William Schickel
(1919-2009)
In the months before his death, William Schickel still observed the Benedictine motto of Ora et Labora (Prayer and Work), writ large on a sign over his workspace in the home of his son, Joseph, in Loveland, Ohio. Before starting his creative labors, the 89-year old artist began each day with prayer. Schickel’s eyesight was failing and his hand less steady, but he never faltered in his lifelong commitment to make art that revealed the sacred in the simple and the ordinary. He was a quiet revolutionary, pursuing his own path.
Before the Second Vatican Council opened the Roman Catholic Church to the contemporary world, Schickel was already using the language of modernism to express the essentials of his faith through art. Rather than make a career for himself in an urban art center, he chose to settle in this rural Ohio community and raise 11 children, living off the land. “It may sound crazy,” Schickel once told me with a laugh, “but the people close to me in art can’t stand my religion, and the people close to me in religion can’t stand my art!”
Schickel described his art as a search for “frugal splendor.” You have only to visit the Grainville Oratory just outside Loveland, which was dedicated in 1962, to understand exactly what he meant. Schickel took an abandoned old barn on the grounds of the Grail community, a Catholic laywoman’s movement to which his wife, Mary, belonged, and turned it into a icon of contemporary sacred architecture. Following his “less is more” aesthetic, he preserved the original wood beams and posts, painted the walls and ceilings an austere white, and opened a well of light above the altar area to create an interior space both spare and luminous.
Schickel applied the same design principles to stained glass windows and baptismal founts, candelabra and baldachins, tabernacles and processional crosses, pulpits and pews, bas-relief wall murals and totem-obelisks. There is little within a church interior that did not undergo his reforming, transforming touch! A mystic with a practical bent, Schickel came up with the idea of making “Icons of the Seasons,” altar paintings in four panels, fitted to a cross, which can be changed and re-arranged according to the seasons and festivals of the church year.

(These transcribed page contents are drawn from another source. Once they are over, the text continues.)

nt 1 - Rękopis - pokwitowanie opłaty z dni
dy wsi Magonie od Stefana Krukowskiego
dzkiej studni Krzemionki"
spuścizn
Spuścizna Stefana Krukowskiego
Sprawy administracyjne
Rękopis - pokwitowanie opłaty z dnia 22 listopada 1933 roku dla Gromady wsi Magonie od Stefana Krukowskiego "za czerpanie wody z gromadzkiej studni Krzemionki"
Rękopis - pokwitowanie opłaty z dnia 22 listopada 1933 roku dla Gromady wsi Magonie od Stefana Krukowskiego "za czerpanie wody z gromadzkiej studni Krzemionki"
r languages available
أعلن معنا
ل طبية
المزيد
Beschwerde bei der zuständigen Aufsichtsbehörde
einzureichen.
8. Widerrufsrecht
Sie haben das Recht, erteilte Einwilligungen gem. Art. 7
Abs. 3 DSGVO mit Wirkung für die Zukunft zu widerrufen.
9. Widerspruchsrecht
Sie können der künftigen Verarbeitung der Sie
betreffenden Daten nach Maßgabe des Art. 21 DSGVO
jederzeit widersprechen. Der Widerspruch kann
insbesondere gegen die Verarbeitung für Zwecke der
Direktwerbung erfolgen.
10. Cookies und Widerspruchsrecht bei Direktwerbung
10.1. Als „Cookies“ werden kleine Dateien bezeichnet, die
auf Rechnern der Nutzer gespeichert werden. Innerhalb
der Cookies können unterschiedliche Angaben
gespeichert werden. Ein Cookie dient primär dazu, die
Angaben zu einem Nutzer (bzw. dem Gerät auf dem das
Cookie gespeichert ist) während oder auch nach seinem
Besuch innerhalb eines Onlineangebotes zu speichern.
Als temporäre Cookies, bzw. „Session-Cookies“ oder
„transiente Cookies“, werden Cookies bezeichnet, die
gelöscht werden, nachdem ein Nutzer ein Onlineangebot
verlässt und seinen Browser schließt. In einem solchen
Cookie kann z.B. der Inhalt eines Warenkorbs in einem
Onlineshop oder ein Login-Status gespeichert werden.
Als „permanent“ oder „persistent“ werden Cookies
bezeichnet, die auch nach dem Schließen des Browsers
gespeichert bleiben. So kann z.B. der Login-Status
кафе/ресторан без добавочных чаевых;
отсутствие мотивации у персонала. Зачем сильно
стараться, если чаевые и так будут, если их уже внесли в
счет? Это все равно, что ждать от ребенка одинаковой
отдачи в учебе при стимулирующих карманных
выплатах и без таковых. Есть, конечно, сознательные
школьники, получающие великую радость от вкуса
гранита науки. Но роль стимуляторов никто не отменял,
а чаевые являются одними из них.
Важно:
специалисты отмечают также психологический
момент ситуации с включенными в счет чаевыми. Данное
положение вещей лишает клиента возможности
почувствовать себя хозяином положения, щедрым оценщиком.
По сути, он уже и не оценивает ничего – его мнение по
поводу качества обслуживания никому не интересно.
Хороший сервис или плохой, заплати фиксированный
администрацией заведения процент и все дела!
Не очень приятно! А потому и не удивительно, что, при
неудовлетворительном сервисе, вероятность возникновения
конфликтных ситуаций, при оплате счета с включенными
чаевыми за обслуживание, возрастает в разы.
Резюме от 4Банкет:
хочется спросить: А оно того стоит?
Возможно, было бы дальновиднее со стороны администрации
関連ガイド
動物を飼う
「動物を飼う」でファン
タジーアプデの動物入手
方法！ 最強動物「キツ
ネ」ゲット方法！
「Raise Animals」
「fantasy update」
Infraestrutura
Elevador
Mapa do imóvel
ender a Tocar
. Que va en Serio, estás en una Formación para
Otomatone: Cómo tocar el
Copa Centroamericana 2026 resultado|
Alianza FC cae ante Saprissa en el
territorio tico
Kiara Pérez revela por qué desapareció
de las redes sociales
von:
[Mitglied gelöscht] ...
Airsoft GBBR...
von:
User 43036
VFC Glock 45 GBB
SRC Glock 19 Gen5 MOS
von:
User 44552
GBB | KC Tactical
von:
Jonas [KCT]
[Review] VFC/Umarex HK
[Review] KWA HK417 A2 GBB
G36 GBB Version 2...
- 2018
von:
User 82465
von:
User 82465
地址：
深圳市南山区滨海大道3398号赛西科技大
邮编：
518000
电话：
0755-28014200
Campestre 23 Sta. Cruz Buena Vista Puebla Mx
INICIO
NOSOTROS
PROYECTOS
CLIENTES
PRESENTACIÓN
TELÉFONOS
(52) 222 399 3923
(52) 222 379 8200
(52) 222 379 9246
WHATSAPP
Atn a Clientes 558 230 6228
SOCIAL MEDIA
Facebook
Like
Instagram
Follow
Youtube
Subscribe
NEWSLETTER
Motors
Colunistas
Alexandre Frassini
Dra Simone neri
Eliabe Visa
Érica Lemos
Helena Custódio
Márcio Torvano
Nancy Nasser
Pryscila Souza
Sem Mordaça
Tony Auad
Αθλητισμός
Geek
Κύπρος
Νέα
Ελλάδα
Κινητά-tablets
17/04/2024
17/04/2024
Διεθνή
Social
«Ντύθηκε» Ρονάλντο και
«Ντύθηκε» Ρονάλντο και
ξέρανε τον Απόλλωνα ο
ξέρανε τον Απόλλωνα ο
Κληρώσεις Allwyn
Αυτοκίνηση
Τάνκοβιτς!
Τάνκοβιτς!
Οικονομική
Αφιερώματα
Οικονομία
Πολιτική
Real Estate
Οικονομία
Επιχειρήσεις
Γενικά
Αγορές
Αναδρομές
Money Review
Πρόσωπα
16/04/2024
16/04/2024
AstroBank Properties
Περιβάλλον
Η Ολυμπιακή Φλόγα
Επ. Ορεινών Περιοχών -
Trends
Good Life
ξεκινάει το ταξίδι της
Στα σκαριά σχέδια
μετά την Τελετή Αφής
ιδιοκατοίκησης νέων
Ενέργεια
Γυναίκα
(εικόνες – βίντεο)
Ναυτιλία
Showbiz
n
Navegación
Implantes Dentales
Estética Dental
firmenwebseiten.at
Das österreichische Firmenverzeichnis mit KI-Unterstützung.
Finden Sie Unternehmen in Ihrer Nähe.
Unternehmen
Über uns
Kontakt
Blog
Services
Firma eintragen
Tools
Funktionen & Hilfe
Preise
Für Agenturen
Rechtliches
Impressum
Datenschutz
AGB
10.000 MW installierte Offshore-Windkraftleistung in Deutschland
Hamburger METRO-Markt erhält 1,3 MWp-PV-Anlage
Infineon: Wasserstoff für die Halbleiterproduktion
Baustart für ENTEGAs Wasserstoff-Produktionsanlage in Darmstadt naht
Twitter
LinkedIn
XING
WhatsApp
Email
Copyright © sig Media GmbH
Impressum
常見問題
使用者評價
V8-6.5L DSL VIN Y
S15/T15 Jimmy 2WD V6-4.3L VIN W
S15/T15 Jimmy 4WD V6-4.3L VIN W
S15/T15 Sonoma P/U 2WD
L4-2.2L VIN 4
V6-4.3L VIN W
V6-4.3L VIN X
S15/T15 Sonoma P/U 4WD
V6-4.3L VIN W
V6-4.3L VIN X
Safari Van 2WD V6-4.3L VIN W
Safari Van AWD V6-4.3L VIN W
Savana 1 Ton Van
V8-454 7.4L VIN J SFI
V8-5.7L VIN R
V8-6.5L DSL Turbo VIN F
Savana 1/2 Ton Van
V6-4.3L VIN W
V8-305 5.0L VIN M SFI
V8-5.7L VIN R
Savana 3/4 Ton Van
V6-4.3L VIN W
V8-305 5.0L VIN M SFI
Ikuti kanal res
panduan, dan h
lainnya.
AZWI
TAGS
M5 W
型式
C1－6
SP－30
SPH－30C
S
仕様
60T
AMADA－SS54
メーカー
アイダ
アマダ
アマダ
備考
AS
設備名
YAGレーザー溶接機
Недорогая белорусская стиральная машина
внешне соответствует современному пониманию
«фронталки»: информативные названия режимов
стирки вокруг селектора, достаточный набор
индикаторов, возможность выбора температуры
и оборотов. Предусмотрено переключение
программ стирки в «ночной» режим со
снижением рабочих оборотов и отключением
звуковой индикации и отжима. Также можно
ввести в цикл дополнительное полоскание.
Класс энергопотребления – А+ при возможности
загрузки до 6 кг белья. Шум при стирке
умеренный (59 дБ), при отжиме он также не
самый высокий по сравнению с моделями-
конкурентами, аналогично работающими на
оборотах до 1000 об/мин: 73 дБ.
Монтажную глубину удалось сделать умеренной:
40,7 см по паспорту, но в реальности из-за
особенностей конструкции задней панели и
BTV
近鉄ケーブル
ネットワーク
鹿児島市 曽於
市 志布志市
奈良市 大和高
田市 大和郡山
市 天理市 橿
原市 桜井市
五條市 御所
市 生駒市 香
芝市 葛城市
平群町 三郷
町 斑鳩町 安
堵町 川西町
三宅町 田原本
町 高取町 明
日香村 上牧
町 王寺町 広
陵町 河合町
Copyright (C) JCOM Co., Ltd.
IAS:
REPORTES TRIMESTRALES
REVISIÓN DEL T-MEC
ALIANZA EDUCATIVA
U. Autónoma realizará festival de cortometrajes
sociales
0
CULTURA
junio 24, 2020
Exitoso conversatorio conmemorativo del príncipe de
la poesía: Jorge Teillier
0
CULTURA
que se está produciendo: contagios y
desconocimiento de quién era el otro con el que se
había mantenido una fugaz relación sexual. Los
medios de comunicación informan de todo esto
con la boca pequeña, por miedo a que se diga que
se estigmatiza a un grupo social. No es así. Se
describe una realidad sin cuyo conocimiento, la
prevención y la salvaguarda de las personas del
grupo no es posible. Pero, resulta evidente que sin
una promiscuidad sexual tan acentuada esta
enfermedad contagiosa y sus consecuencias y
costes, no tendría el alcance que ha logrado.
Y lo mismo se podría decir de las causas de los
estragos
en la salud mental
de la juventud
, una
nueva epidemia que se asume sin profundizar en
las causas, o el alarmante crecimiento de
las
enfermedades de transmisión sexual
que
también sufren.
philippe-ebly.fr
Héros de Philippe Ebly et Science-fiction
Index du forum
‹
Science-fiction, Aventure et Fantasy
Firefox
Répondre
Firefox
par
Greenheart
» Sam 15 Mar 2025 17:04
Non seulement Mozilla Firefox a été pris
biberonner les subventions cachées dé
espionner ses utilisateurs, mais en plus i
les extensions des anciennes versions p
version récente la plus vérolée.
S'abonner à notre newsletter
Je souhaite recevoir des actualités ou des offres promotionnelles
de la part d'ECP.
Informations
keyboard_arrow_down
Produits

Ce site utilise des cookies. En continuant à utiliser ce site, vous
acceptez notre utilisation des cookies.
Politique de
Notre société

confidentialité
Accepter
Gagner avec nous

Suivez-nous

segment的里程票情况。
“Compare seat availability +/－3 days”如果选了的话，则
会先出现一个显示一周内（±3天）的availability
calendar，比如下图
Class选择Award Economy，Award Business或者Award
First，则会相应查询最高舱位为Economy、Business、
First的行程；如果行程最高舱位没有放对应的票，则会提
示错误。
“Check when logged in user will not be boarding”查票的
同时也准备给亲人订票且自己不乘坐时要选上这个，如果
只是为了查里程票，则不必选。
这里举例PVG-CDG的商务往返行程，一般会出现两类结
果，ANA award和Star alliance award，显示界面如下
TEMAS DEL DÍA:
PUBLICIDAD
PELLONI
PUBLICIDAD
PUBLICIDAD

The three Schickel paintings in the Sacred Art Pilgrim Collection, which he completed shortly before his death in 2009, are an off-shoot of this series. Some works of religious art challenge me to take a new look at the biblical narratives by their specificity of detail and exuberance of execution. These figurative abstracts with their economy of form and limited color palette move me in a different way. They inspire contemplation. The Resurrection is, surely, one of the most difficult subjects for an artist to depict, but Schickel succeeds, admirably, in Sonday using just the basic geometric shapes of the circle and square. Schickel had the perfect definition for this kind of sacred art: “visual prayer.”